The collapse in the oil price and Nigeria’s woeful track record on industrial projects are significant risk factors. Yet Dangote’s bet has the potential to revolutionize Nigeria’s economy, with its operations adding $13 billion, or 2.3% to gross domestic product, according to a 2018 estimate by Renaissance Capital. Central Bank Governor Godwin Emefiele said that the project could employ more than 70,000 people when operational.

As Nigeria’s largest-ever industrial project, it boasts a distillation column for separating crude into various fuels at different temperatures that is the largest of its kind in the world. The 650,000 barrel-per-day refinery is just part of a $15 billion petrochemical complex that will also house a gas processor and the world’s biggest plant for ammonia and urea, which is used in making plastics and fertilizer.
“Nigeria will soon become the biggest and only urea exporter in sub-Saharan Africa for the first time,” Dangote said in March. “And we are not only exporting, we are exporting big time.” Fertilizer exports alone will generate about $2.5 billion in revenue annually, he said.
The company has opened talks with oil producers for the supply of crude to the refinery, although it hopes that within two years of beginning operations as much as 100,000 barrels a day will come from two oilfields it bought from Royal Dutch Shell Plc, Edwin said.
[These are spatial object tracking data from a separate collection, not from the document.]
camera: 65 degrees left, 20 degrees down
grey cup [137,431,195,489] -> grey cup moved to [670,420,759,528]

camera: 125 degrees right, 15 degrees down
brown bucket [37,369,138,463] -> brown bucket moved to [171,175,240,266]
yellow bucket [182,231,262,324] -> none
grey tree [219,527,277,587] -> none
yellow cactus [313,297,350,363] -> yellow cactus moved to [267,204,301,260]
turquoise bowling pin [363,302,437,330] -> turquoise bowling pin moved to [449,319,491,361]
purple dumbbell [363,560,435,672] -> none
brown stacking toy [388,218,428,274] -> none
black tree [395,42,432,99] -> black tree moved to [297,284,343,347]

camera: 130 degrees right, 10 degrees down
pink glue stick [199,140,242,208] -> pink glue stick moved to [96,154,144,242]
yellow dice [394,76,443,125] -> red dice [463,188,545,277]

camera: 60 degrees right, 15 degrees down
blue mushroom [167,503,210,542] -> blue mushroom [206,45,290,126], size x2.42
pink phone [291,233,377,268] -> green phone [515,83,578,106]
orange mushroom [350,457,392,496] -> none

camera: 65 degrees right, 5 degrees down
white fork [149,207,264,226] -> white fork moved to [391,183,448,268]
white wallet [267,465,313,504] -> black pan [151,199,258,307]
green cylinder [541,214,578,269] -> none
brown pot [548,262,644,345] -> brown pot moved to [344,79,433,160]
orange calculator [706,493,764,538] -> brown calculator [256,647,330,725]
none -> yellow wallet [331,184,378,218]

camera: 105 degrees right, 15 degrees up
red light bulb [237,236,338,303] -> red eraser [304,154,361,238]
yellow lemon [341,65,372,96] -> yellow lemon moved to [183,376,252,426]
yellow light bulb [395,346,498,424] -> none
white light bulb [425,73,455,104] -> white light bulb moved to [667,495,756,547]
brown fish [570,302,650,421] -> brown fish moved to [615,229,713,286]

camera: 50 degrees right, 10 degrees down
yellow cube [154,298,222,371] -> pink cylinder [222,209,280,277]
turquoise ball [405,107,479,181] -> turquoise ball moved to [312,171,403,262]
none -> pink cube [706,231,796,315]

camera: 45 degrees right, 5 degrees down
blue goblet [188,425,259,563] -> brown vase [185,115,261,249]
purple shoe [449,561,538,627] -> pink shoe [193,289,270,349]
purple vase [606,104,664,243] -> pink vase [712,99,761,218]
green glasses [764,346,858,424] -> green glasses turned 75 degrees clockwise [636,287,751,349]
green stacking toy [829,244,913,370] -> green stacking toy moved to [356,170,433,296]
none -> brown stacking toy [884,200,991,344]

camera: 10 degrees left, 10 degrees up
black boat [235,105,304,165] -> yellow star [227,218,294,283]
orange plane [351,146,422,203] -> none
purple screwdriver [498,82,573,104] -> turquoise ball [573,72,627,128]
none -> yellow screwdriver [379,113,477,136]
It’s “a game-changing development for regional supply,” said Jeremy Parker, an analyst at Citac, a London-based consultancy on the oil refining and distribution business in Africa.
It also benefits from government backing. “We are encouraging every participant to establish refineries in this country,” Mele Kyari, group managing director of the state-owned Nigeria National Petroleum Corp, said. The aim is that in two-to-three years “you will see a country that will become a hub of producing petroleum products,” he added.
Amid all the delays; with the initial opening date having been projected to be 2016, then 2019, the start of operations will now be pushed back to late 2021 due to the coronavirus. It is also entering a very competitive market at a time when refining margins are being squeezed by the collapse in oil prices. To be successful, the refinery will also need to displace the cartels that have dominated Nigeria’s fuel-import business for more than two decades, a source of wealth for the politically connected and motivation for the continuing dysfunction of domestic refineries.
Yet once up and running, it could be a strong symbol of industrial progress in a country that has had many false dawns in its quest to lessen its dependence on crude oil.